Chapter 24. SLP Services in the Network

Contents

24.1. Installation
24.2. Activating SLP
24.3. SLP Front-Ends in openSUSE
24.4. Installation over SLP
24.5. Providing Services via SLP
24.6. For More Information

The service location protocol (SLP) was developed to simplify the configuration of networked clients within a local network. To configure a network client, including all required services, the administrator traditionally needs detailed knowledge of the servers available in the network. SLP makes the availability of selected services known to all clients in the local network. Applications that support SLP can use the information distributed and be configured automatically.

openSUSE® supports installation using installation sources provided with SLP and contains many system services with integrated support for SLP. YaST and Konqueror both have appropriate front-ends for SLP. You can use SLP to provide networked clients with central functions, such as an installation server, file server, or print server on your system.

[Important]SLP Support in openSUSE

Services that offer SLP support include cupsd, rsyncd, ypserv, openldap2, ksysguardd, saned, kdm, vnc, login, smpppd, rpasswd , postfix, and sshd (via fish).

24.1. Installation

All packages necessary to use SLP services are installed by default. However, if you want to provide services via SLP, check that the openslp-server package is installed. For SLP daemon server configuration install the yast2-slp-server package.

24.2. Activating SLP

slpd must run on your system to offer services with SLP. If the machine should only operate as client, and does not offer services, it is not necessary to run slpd. Like most system services in openSUSE, the slpd daemon is controlled by means of a separate init script. After the installation, the daemon is inactive by default. To activate it temporarily, run rcslpd start as root or rcslpd stop to stop it. Perform a restart or status check with restart or status. If slpd should be always active after booting, enable slpd in YaST System+System Services (Runlevel) or run the insserv slpd command as root.

24.3. SLP Front-Ends in openSUSE

To find services provided via SLP in your network, use an SLP front-end such as slptool (openslp package) or YaST:

slptool

slptool is a command line program that can be used to announce SLP inquiries in the network or announce proprietary services. slptool --help lists all available options and functions. For example, to find all time servers that announce themselves in the current network, run the command:

slptool findsrvs service:ntp
YaST

YaST also provides an SLP browser. However, this browser is not available from the YaST Control Center. To start it, run yast2 slp as root user. Click on a Service Type on the lefthand side to get more information about a service.

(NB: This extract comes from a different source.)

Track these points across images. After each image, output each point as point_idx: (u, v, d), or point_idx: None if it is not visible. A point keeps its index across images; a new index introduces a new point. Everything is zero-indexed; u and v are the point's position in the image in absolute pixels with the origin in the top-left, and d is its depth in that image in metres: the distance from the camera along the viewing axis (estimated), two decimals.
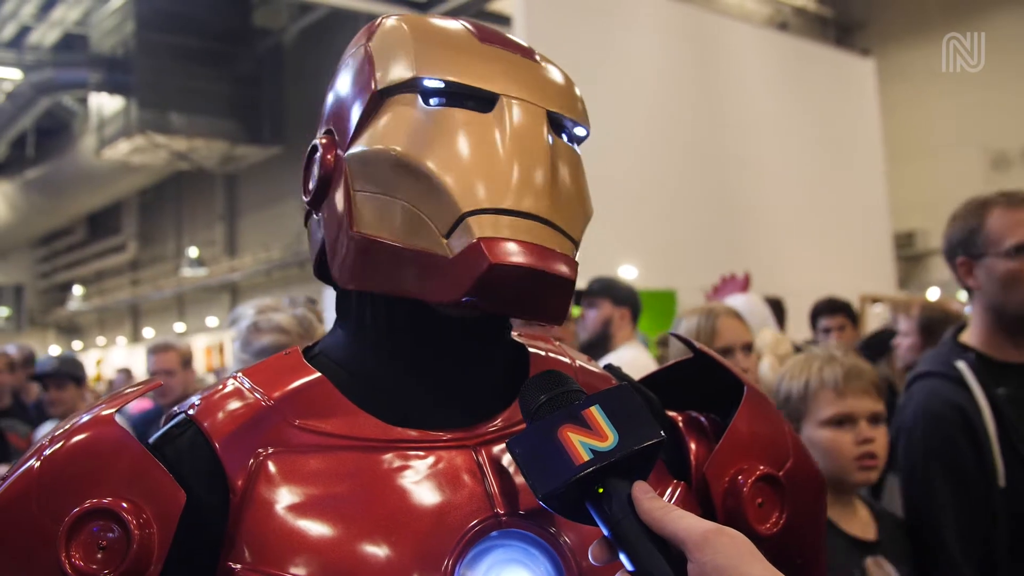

24.4. Installation over SLP

If you have an installation server with openSUSE installation media within your network, this can be registered and offered with SLP. For details, see Section 2.2, “Setting Up the Server Holding the Installation Sources”. If SLP installation is selected, linuxrc starts an SLP inquiry after the system has booted from the selected boot medium and displays the sources found.

24.5. Providing Services via SLP

Many applications in openSUSE have integrated SLP support through the use of the libslp library. If a service has not been compiled with SLP support, use one of the following methods to make it available via SLP:

Static Registration with /etc/slp.reg.d

Create a separate registration file for each new service. This is an example for registering a scanner service:

## Register a saned service on this system
## en means english language
## 65535 disables the timeout, so the service registration does
## not need refreshes
service:scanner.sane://$HOSTNAME:6566,en,65535
watch-port-tcp=6566
description=SANE scanner daemon

The most important line in this file is the service URL, which begins with service:. This contains the service type (scanner.sane) and the address under which the service is available on the server. $HOSTNAME is automatically replaced with the full hostname. The name of the TCP port on which the relevant service can be found follows, separated by a colon. Then enter the language in which the service should appear and the duration of registration in seconds. These should be separated from the service URL by commas. Set the value for the duration of registration between 0 and 65535. 0 prevents registration. 65535 removes all restrictions.

The registration file also contains the two variables watch-port-tcp and description. watch-port-tcp links the SLP service announcement to whether the relevant service is active by having slpd check the status of the service. The second variable contains a more precise description of the service that is displayed in suitable browsers.

Static Registration with /etc/slp.reg

The only difference between this method and the procedure with /etc/slp.reg.d is that all services are grouped within a central file.

Dynamic Registration with slptool

If a service needs to be registered dynamically without the need of configuration files, use the slptool command line utility. The same utility can also be used to deregister an existing service offering without restarting slpd.

24.6. For More Information

RFC 2608, 2609, 2610

RFC 2608 generally deals with the definition of SLP. RFC 2609 deals with the syntax of the service URLs used in greater detail and RFC 2610 deals with DHCP via SLP.

http://www.openslp.org

The home page of the OpenSLP project.

/usr/share/doc/packages/openslp

This directory contains the documentation for SLP coming with the openslp-server package, including a README.SuSE containing the openSUSE details, the RFCs, and two introductory HTML documents. Programmers who want to use the SLP functions find more information in the Programmers Guide that is included in the openslp-devel package.